Well, that is until I would have had to use the formula again. Because having the answer to anything “temporarily,” not knowing how you got there only leads you to a temporary victory. You find yourself asking the question again. And again. And again. And again.

It’s the same thing with weight loss.

Turn on the radio, the television, Facebook, even your phone (they send text messages now) and everyone has the answer for us. It’s quick. It’s a no-brainer. All you have to do is “this.” We chase the dream of never having to deal with “overweight and out of shape” foolishness again. And we chase product after product, promise after promise, only to find ourselves at the blackboard again, staring at that formula, trying to figure out how we got back to the question.

In order to solve the real problem, we have to use the real formula.

Now I am not crazy enough to believe that one thing works for everyone. However, with several years of
magnet school behind me, I think it’s safe to say that, mathematically speaking, if you want to lose weight, you cannot eat 5,000 calories a day, burn off only 300 calories take a pill, wrap yourself up and meditate and lose eight pounds in a week. What I am suggesting is that whatever formula works for you is based around the fact that 3,500 calories equals one pound. It’s not rocket science. It’s math.

But calculus sounds way more appealing and sophisticated than addition. And that’s how we get trapped into going fifty different directions.
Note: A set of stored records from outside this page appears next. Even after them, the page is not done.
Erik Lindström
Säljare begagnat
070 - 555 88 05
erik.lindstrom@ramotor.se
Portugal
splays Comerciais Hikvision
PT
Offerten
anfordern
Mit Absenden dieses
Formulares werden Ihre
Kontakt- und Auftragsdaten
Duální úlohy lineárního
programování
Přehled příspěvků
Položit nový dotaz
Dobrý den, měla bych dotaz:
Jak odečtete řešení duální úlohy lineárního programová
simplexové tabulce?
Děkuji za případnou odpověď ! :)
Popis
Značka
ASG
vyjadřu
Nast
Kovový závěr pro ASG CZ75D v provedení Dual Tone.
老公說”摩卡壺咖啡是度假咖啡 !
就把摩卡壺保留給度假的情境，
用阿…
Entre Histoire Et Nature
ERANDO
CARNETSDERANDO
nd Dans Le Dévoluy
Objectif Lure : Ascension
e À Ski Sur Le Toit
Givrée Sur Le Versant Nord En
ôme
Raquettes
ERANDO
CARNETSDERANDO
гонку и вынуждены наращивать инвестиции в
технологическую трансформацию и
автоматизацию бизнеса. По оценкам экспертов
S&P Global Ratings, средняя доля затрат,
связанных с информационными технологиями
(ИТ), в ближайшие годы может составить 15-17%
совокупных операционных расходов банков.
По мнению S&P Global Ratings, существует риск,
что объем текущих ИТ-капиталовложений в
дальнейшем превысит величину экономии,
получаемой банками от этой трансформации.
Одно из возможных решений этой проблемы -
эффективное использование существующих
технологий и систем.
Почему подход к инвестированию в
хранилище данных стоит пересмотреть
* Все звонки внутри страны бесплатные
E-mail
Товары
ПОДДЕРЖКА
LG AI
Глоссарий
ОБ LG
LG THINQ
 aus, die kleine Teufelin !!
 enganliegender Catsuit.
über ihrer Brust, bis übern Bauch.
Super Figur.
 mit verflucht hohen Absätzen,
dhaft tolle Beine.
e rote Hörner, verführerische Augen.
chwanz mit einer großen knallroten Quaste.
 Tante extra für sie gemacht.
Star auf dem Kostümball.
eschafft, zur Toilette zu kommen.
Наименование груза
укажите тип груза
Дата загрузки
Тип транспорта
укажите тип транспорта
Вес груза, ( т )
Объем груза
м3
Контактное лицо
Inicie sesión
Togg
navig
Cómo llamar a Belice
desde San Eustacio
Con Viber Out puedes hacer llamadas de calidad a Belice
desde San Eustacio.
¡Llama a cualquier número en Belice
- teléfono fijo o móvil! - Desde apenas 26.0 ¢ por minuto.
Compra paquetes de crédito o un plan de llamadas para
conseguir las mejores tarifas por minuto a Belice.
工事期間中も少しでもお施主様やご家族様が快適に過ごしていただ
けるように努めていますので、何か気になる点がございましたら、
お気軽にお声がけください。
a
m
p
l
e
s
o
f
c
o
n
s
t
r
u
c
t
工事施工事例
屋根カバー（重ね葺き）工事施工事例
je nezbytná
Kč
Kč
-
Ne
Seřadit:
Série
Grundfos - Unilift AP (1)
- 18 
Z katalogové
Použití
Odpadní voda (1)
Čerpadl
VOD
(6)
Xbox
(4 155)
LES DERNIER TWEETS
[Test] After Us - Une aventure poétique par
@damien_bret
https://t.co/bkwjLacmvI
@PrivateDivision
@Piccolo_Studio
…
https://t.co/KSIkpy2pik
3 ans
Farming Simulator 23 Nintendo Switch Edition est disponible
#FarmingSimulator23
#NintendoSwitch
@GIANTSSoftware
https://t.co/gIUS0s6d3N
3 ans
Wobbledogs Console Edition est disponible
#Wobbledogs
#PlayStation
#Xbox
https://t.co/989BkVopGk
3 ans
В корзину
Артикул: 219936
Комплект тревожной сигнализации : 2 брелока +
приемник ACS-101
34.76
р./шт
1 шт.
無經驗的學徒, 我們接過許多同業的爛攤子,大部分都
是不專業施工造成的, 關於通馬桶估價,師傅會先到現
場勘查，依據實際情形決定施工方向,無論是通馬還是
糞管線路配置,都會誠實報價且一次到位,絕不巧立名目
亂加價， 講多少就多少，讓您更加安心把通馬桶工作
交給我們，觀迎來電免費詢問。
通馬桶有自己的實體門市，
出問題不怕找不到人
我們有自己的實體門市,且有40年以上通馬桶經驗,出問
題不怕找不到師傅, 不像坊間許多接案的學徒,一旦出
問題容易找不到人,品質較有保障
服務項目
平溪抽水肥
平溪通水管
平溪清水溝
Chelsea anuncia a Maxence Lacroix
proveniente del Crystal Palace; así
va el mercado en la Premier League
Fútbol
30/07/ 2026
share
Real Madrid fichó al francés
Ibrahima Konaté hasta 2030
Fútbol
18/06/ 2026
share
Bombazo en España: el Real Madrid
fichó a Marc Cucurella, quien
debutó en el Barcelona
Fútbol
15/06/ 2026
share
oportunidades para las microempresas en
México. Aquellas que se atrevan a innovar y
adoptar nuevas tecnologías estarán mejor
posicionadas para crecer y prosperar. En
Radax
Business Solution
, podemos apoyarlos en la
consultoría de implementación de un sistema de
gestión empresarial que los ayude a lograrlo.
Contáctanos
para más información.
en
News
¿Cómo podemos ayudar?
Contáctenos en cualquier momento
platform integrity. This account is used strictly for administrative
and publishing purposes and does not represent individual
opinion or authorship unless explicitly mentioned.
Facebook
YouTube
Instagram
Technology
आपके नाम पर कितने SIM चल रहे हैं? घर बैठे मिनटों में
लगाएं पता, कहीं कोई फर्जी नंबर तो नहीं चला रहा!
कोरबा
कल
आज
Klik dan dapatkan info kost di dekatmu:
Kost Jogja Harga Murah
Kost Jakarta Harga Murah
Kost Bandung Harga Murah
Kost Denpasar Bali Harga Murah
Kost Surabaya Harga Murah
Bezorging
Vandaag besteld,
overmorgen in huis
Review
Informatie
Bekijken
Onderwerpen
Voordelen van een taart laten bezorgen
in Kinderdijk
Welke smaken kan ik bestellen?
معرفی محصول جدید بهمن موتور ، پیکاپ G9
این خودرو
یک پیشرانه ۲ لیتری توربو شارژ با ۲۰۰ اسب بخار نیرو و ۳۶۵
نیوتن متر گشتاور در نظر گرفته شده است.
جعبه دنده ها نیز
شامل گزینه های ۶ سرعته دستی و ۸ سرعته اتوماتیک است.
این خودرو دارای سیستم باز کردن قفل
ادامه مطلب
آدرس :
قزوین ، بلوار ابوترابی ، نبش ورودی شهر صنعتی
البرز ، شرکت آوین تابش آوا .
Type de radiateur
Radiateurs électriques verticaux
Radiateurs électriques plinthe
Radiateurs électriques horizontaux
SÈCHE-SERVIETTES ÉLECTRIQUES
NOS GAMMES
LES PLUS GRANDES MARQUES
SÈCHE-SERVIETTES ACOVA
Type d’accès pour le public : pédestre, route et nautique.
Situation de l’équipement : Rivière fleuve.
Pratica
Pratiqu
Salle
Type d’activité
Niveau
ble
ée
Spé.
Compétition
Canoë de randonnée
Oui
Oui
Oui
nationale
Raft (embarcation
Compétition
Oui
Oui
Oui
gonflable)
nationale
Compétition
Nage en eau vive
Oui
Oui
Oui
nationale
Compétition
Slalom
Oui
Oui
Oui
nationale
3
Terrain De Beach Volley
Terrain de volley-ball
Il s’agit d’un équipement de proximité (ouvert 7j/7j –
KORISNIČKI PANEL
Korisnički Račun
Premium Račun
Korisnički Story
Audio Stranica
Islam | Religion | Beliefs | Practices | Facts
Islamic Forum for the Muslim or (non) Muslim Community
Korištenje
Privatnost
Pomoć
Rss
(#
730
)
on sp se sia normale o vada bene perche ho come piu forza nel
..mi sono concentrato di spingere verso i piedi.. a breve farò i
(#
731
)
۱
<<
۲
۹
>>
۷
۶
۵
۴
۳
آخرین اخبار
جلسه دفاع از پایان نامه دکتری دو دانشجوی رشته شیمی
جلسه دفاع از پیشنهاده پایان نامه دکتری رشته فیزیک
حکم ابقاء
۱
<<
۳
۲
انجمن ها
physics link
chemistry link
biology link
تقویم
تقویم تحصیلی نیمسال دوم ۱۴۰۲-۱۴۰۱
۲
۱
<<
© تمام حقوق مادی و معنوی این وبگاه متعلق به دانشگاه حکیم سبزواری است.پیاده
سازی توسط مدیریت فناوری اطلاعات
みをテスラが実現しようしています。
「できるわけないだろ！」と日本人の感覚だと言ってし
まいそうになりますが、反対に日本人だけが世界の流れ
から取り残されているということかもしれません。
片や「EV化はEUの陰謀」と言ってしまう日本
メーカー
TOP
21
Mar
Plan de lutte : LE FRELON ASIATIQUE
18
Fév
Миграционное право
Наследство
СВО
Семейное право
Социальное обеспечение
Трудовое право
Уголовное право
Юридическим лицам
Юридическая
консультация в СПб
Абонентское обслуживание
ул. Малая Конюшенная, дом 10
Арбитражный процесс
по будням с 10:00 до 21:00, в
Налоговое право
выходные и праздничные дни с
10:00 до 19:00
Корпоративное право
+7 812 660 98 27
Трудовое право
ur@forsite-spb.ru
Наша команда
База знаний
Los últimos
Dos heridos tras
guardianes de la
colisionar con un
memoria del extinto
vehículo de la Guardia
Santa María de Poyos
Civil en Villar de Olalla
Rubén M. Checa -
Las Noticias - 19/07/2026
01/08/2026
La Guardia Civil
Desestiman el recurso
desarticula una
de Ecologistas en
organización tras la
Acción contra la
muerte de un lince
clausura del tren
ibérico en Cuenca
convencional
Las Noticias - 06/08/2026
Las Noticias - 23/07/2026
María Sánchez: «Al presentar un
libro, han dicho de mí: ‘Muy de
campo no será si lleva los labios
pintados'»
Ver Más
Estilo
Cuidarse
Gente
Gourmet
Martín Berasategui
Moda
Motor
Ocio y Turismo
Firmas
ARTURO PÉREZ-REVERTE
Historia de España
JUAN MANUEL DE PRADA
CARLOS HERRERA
If you want to know if you have the right formula for YOU, ask yourself, “Can I do this for the REST OF MY LIFE?” And, yes, that includes the programs you consider “jump starts” because the real “jump start” is walking up the blackboard and having the courage to solve the problem in the first place. When your formula is concrete, you will always have a reference point to refer back to when your answer is off.

My formula is plant based eating (and I have a calorie range that works for me), minimal wheat, with moderate cardio exercise and heavy weight lifting. When my body doesn’t cooperate, I know where I am faltering and I adjust and I am back on track.

What’s the one thing you KNOW works for you? Spend some time this week, digging into your formula and if you have strayed away from it, make a commitment to get back to it. It may not be a short trip but at least you won’t have to keep packing and unpacking.